For each trained network, call percent_correct to provide the accuracy for the trained network applied to the training data, and again for the testing data. Create and show a pandas.DataFrame that combines these results. Discuss the values in the table and how they relate to the hidden layer structures. Use at least five sentences.

For the neural network that has the best accuracy on testing data, display the confusion matrix for the network applied to training data and to testing data.

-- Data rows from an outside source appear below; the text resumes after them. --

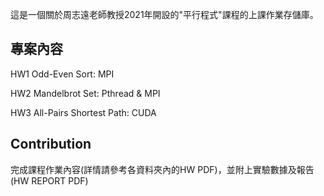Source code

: 這是一個關於周志遠老師教授2021年開設的"平行程式"課程的上課作業存儲庫。

專案內容
---

HW1 Odd-Even Sort: MPI

HW2 Mandelbrot Set: Pthread & MPI

HW3 All-Pairs Shortest Path: CUDA


Contribution
---

完成課程作業內容(詳情請參考各資料夾內的HW PDF)，並附上實驗數據及報告(HW REPORT PDF)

Discuss the values you see in both confusion matrices with at least five sentences.

Download A6grader.tar and extract A6grader.py from it.

In [45]:
%run -i "A6grader.py"

======================= Code Execution =======================

['Anderson-A6.ipynb']
Extracting python code from notebook named 'Anderson-A6.ipynb' and storing in notebookcode.py
Removing all statements that are not function or class defs or import statements.

Testing

X = (np.arange(10) - 5).reshape(-1, 1)
T = np.sin(X)
nnet, error_trace = train_for_regression(X, T, [20], 2000, 0.01)

--- 30/30 points. Your final value in error_trace is correct (less than 0.1)

Testing

X = np.linspace(-10, 10, 100).reshape(2, -1).T
T = (np.sin(0.1 * np.abs(X[:,0]) * X[:, 1]) > 0.7).astype(int)
nnet, error_trace = train_for_classification(X, T, [20], 2000, 0.01)

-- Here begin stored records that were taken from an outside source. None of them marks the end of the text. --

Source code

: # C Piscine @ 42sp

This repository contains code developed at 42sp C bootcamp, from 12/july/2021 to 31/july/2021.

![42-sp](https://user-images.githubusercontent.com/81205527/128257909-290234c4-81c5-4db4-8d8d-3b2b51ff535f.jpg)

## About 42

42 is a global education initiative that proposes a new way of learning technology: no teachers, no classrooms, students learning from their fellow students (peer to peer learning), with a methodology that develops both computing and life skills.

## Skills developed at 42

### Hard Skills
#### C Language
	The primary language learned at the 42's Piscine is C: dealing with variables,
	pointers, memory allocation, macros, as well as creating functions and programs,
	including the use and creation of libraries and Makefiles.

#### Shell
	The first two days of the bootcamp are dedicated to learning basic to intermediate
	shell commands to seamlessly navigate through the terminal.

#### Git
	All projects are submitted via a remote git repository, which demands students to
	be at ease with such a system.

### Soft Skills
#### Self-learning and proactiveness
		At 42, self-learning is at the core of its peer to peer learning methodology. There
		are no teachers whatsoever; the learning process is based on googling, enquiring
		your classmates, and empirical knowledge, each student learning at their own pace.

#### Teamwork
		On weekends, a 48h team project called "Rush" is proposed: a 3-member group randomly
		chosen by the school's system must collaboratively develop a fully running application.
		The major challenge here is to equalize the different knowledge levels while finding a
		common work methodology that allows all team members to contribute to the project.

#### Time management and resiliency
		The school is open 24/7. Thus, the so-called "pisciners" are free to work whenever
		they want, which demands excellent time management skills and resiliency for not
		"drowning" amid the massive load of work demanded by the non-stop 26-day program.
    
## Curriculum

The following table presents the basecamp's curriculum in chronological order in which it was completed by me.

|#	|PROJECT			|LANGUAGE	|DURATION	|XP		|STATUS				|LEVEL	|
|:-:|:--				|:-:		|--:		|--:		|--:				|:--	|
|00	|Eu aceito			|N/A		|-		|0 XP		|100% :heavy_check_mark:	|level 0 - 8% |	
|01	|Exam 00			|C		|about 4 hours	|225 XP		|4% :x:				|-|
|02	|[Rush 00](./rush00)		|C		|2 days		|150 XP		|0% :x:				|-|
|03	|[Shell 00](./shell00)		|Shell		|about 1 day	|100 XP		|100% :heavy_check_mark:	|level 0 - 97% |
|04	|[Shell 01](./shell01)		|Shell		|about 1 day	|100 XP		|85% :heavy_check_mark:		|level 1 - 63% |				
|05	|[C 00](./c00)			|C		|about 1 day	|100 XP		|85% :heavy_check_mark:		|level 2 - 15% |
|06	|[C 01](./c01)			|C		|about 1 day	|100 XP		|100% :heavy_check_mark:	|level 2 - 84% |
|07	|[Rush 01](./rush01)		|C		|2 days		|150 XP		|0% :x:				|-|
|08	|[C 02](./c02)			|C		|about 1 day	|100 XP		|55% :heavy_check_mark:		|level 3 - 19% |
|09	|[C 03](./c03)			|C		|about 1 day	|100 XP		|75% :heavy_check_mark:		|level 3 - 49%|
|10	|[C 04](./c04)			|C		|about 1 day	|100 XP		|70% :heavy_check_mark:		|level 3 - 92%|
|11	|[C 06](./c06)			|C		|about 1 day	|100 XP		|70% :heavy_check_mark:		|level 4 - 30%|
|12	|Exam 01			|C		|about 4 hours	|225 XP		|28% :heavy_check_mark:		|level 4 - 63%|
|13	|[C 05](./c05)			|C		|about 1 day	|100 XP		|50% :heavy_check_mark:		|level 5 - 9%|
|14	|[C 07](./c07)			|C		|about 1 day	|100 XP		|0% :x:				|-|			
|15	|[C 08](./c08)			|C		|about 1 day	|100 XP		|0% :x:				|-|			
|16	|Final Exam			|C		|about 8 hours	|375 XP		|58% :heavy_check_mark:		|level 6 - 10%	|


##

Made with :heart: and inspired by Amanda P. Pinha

--- 30/30 points. Your final value in error_trace is correct (greater than 0.98)

======================================================================
A6 EXECUTION Grade is 60 / 60
======================================================================

___ / 5 points. DataFrame showing results of train_for_regression.

___ / 15 points. Discussion of train_for_regression results with at least five sentences.

___ / 3 points. DataFrame showing results of train_for_classification.

___ / 2 points. Confusion matrix showing results of best network from train_for_classification.

___ / 15 points. Discussion of train_for_classification DataFrame and confusion matrix
results with at least ten sentences.

======================================================================
A6 ADDITIONAL Grade is __ / 40
======================================================================

======================================================================
A6 FINAL GRADE is  _  / 100
======================================================================

Extra Credit: Earn one point of extra credit for correct application of train_for_regression
to a second regression data set from the UCI ML Repository and
discussion of the result.

Extra Credit: Earn one point of extra credit for correct application of train_for_clsssification
to a second classification data set from the UCI ML Repository and
discussion of the result.

A6 EXTRA CREDIT is 0 / 2


## Check-in¶

Do not include this section in your notebook.

Name your notebook Lastname-A6.ipynb. So, for me it would be Anderson-A6.ipynb. Submit the file using the Assignment 6 link on Canvas.

## Extra Credit (up to 2 total points)¶

Earn 1 point of extra credit by applying train_for_regression to a second regression data set from the UCI ML Repository.

Earn 1 point of extra credit by applying train_for_classification to a second classification data set from the UCI ML Repository.